Extracted page text data:
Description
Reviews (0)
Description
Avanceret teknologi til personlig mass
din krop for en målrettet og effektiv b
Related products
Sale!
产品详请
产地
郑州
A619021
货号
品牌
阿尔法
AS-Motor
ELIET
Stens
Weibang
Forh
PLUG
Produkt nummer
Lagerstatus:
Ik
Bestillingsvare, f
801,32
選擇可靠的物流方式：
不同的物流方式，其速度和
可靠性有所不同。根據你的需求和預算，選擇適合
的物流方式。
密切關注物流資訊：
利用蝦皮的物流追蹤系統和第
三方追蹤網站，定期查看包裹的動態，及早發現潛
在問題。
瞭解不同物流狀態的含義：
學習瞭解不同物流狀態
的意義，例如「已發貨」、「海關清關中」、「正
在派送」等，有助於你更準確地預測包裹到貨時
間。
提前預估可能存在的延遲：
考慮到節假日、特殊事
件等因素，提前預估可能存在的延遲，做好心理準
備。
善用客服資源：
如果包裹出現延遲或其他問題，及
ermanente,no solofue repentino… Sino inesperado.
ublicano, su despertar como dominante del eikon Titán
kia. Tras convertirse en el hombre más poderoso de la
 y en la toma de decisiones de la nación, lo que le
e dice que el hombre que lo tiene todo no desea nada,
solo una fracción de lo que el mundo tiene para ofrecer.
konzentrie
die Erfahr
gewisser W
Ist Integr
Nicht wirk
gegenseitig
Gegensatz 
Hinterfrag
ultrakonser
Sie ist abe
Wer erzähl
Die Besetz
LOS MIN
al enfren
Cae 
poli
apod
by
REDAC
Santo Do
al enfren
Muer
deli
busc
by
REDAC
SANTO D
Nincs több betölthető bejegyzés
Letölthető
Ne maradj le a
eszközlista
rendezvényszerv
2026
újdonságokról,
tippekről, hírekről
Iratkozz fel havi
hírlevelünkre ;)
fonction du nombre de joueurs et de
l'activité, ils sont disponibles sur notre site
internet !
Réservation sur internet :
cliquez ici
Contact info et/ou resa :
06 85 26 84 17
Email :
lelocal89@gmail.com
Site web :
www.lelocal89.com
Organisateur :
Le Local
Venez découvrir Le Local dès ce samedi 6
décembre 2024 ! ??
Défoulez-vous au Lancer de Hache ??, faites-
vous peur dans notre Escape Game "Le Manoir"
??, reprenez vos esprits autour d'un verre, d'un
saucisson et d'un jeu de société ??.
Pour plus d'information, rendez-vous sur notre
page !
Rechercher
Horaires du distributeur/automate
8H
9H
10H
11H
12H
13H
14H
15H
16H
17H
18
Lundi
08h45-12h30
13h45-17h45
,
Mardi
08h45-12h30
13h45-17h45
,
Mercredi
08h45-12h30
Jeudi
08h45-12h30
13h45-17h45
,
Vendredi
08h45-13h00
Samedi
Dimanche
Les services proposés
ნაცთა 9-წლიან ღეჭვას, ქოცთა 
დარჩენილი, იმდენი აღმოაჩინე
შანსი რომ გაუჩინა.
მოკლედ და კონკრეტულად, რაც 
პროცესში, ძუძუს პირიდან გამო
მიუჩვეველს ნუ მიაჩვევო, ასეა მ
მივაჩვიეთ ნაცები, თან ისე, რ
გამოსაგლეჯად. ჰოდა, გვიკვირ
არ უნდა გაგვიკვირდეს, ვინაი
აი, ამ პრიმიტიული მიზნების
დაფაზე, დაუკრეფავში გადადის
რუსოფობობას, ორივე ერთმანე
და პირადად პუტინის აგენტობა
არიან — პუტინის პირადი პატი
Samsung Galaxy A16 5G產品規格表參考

* **BRIEF**: Report all lines in the records that include the string "პუტინის".

* **WRITTEN ANSWER**:
და პირადად პუტინის აგენტობა
არიან — პუტინის პირადი პატი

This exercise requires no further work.